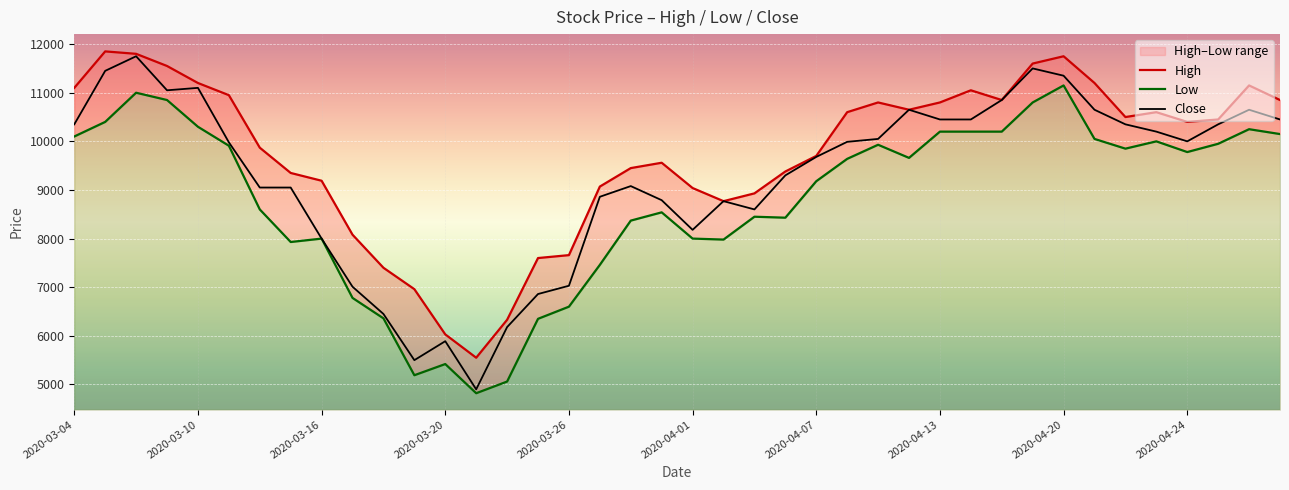

At which label does High reach its minimum?

2020-03-23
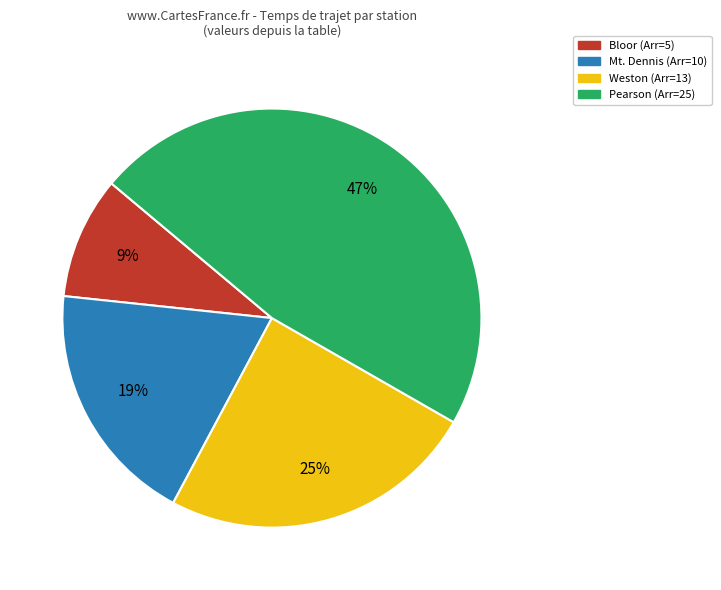

To the nearest percent, what is the average slice percentage?

25%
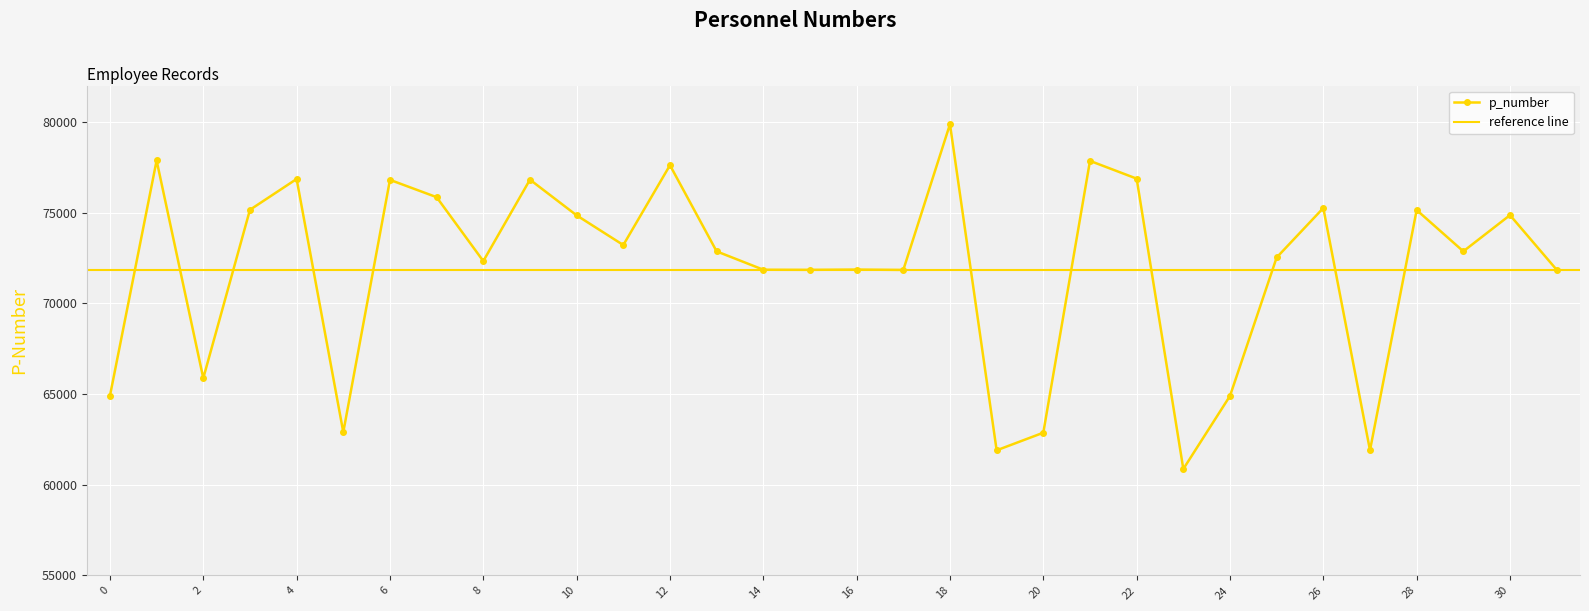

Reading right to left, extract all data points from this chart.

71845	74857	72862	75138	61895	75250	72523	64890	60865	76869	77848	62864	61893	79869	71837	71857	71842	71848	72860	77609	73209	74846	76812	72324	75847	76802	62893	76849	75151	65869	77869	64895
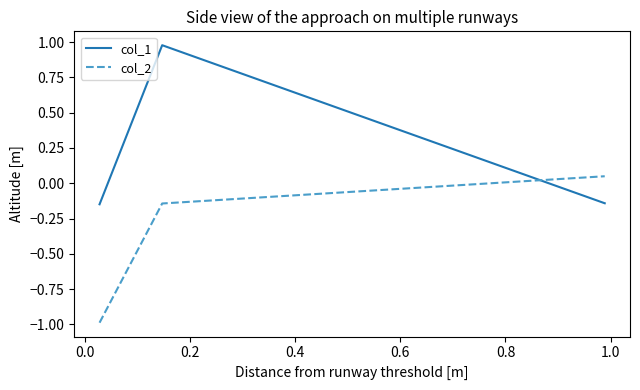

What is the sum of all col_1 values?

0.7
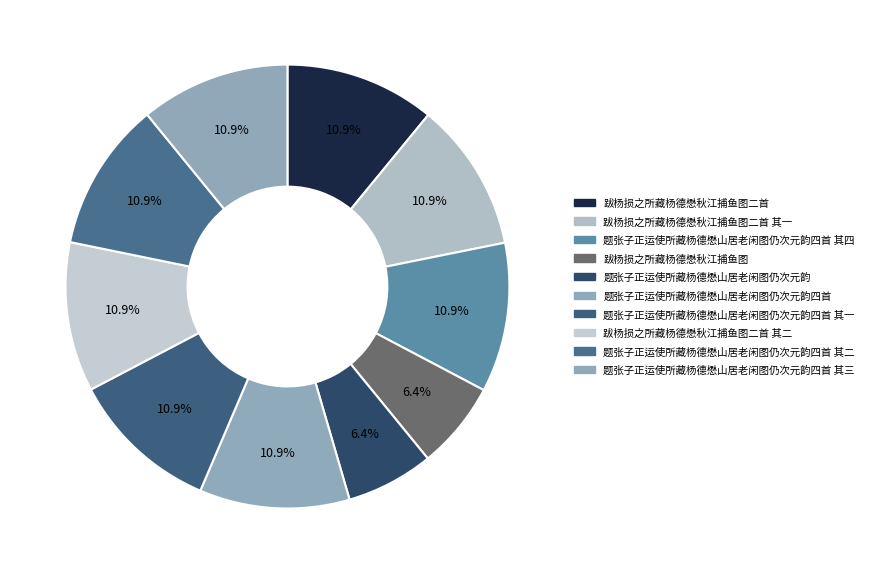

Count the number of slices in the pie.

10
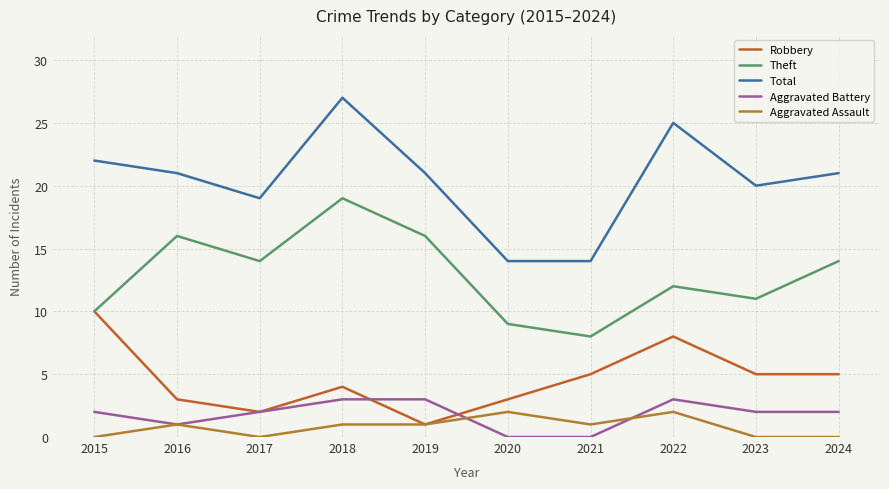

Does the chart display data point markers on the line(s)?

No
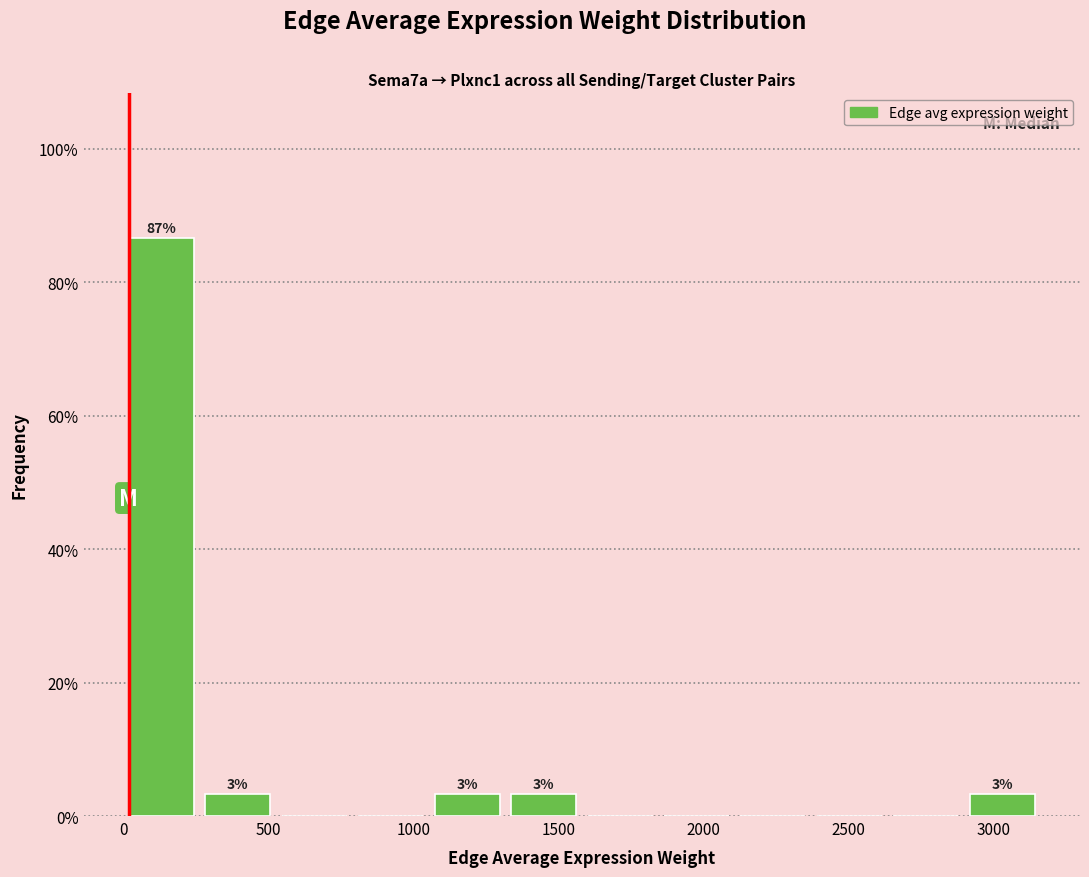

Which range on the x-axis has the tallest bar?

0 to 250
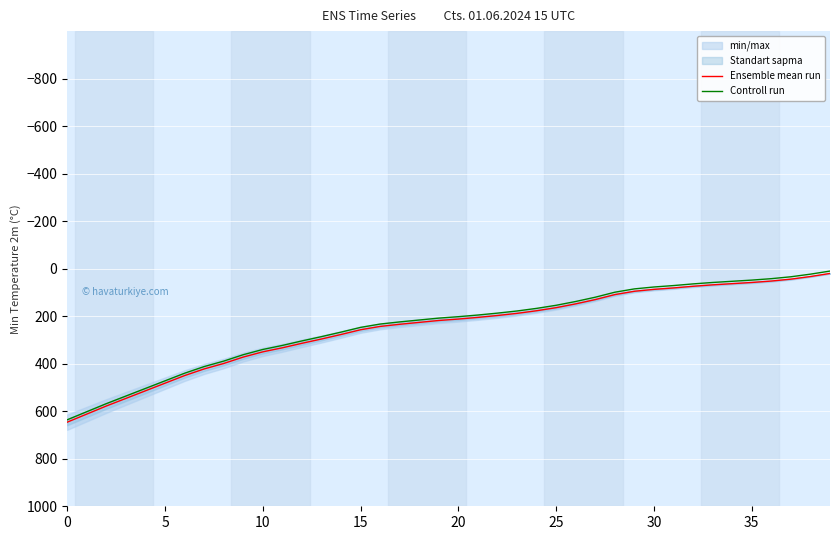

What is the value of the Controll run point at the 24th from the left?

178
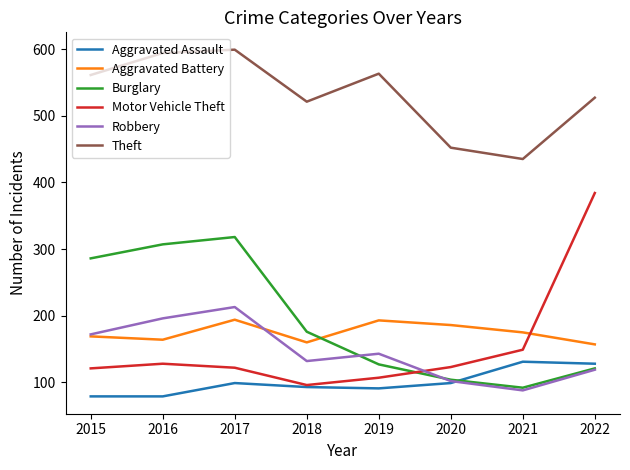

Does the chart have visible grid lines?

No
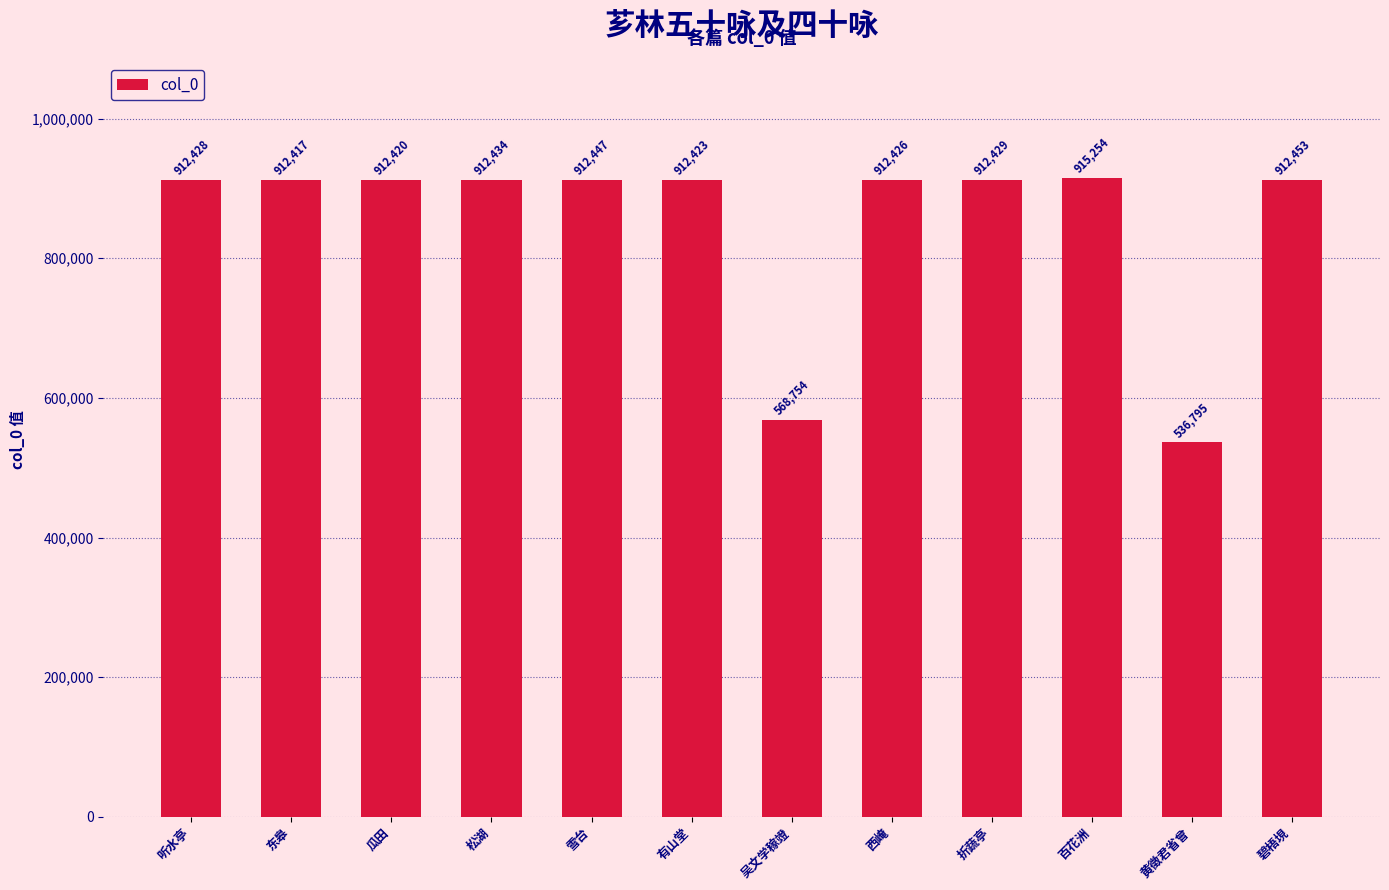

What is the label of the 1st bar from the right?

碧梧垷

#### Instructions for the task
Reproduce the lines from the one holding "To the nearest" through the final line, inclusive, without the pictures.

#### Task result
To the nearest percent, what is the average slice percentage?

25%

Reading right to left, extract all data points from this chart.

71845	74857	72862	75138	61895	75250	72523	64890	60865	76869	77848	62864	61893	79869	71837	71857	71842	71848	72860	77609	73209	74846	76812	72324	75847	76802	62893	76849	75151	65869	77869	64895

What is the sum of all col_1 values?

0.7

Count the number of slices in the pie.

10

Does the chart display data point markers on the line(s)?

No

Which range on the x-axis has the tallest bar?

0 to 250

What is the value of the Controll run point at the 24th from the left?

178

Does the chart have visible grid lines?

No

What is the label of the 1st bar from the right?

碧梧垷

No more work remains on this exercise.